# Source
## start

And you might think, well, that’s an apostle. We would expect him to. Of course, that’s his job.
Where was Peter just a couple months before? He was hiding. He was hiding with the other disciples.
They ran and hid. If you’re not familiar with the story, go back and read it. If you just turn to any of the Gospels, Matthew, Mark, Luke, or John, and you look at the last couple chapters in any of them, it tells you the story.
These men who were supposed to be Jesus’ closest followers, they ran and hid. Peter denied three times. I don’t even know him.
And the last time he cursed at whoever it was and said, I don’t know him. Peter was scared to death. They’ve killed Jesus.
They’re coming for us too. What takes somebody from acting so timid and so afraid of his own shadow and turns him into a giant of a man like Peter who would stand up and stare down the entire nation of Israel for their sins. An eyewitness encounter with Jesus who was dead and now is alive again is a pretty good explanation.

## end

# Given records
## start

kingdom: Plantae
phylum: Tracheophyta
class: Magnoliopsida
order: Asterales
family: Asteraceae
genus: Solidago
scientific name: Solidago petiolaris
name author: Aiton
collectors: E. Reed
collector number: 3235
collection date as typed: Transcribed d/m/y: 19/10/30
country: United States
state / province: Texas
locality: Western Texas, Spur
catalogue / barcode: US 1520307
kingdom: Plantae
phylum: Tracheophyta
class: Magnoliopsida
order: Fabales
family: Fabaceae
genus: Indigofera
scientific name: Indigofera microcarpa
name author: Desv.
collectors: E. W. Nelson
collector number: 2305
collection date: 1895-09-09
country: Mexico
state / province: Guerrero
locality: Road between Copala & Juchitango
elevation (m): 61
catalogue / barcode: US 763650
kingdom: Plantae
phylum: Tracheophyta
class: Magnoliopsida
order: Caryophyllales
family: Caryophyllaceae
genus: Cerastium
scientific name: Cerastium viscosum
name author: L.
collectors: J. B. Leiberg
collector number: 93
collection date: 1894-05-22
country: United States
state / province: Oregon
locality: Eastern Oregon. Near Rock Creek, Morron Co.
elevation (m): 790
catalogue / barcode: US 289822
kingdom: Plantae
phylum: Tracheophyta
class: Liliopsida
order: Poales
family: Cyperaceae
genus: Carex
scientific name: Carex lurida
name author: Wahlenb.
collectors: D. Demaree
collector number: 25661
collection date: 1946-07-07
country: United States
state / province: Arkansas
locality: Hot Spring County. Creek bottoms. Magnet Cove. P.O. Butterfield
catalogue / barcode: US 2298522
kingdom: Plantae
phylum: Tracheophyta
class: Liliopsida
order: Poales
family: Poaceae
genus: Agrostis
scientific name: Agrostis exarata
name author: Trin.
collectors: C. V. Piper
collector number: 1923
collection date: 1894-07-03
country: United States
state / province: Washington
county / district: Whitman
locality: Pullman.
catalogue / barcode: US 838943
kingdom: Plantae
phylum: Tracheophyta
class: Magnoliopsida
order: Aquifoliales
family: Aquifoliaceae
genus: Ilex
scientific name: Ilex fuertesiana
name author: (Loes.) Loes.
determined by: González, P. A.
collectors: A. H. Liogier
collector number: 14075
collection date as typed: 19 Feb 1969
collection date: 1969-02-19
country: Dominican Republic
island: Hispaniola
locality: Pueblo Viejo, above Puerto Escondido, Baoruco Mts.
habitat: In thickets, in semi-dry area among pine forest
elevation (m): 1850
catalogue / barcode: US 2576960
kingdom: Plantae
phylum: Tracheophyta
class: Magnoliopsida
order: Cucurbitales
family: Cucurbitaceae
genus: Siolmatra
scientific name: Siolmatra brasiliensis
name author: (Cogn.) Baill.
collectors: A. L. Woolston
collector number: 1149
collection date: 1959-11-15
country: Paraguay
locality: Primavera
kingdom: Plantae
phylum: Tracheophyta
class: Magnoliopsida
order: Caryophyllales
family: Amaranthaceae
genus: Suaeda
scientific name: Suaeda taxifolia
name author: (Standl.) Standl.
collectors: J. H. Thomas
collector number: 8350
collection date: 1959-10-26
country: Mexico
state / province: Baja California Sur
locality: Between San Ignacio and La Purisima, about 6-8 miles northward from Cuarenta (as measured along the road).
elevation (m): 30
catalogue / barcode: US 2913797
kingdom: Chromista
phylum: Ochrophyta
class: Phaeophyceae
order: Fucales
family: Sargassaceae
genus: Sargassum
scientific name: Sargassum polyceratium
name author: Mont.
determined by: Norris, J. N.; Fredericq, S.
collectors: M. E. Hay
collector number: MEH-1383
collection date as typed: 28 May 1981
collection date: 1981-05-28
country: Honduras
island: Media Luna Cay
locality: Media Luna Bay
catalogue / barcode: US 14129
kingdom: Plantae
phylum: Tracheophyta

## end

# Required actions
1/ Reproduce word for word everything in the passage about Peter from "Where was Peter" down to "you the story.".
2/ Write the next part of the passage about Peter, picking up after its final sentence.
The listing is material apart from the passage about Peter.

# The responses
1/
Where was Peter just a couple months before? He was hiding. He was hiding with the other disciples.
They ran and hid. If you’re not familiar with the story, go back and read it. If you just turn to any of the Gospels, Matthew, Mark, Luke, or John, and you look at the last couple chapters in any of them, it tells you the story.

2/
I’ve heard it said that by about 25, you’re pretty much who you’re going to be in life. I don’t know if that’s a good thing or a bad thing. Now, God can change you if he wants to, but personality-wise, you’re pretty much who you’re going to be by 25.
We don’t see radical changes in people’s personality just overnight for no reason. There’s got to be a cause, and it’s usually going to be a pretty big one. We look at the other apostles.
We see Peter and John. Well, Peter’s one of them, but we look at Peter and John just a couple chapters after Acts chapter 2. They’re going into the temple to preach and to share Christ, and the man is at the gate.
He’s crippled, and he can’t walk, and he’s asking for money, and they tell him, silver and gold have I none, but such as I have I give unto you in the name of Jesus. Rise up and walk. They tell this crippled man, get up and walk.
That would be insane if Jesus was dead to say in the name of Jesus, get up and walk and expect him to actually do it. But then he does it, and a crowd starts to form, as you can imagine. They’ve seen something miraculous, and they start to gather.
And the people say, what caused this to happen? And the Pharisees start to question them, what caused this to happen? They talk about Jesus, and then the council comes and arrests them.
And when they’re put on trial, they start talking about Jesus again. These men became bold witnesses for Jesus Christ in the face of martyrdom, in the threat of, we’re going to kill you. And of the 11 remaining disciples, the 11 remaining apostles, 10 of them would die as martyrs, and John would live out his life and be persecuted.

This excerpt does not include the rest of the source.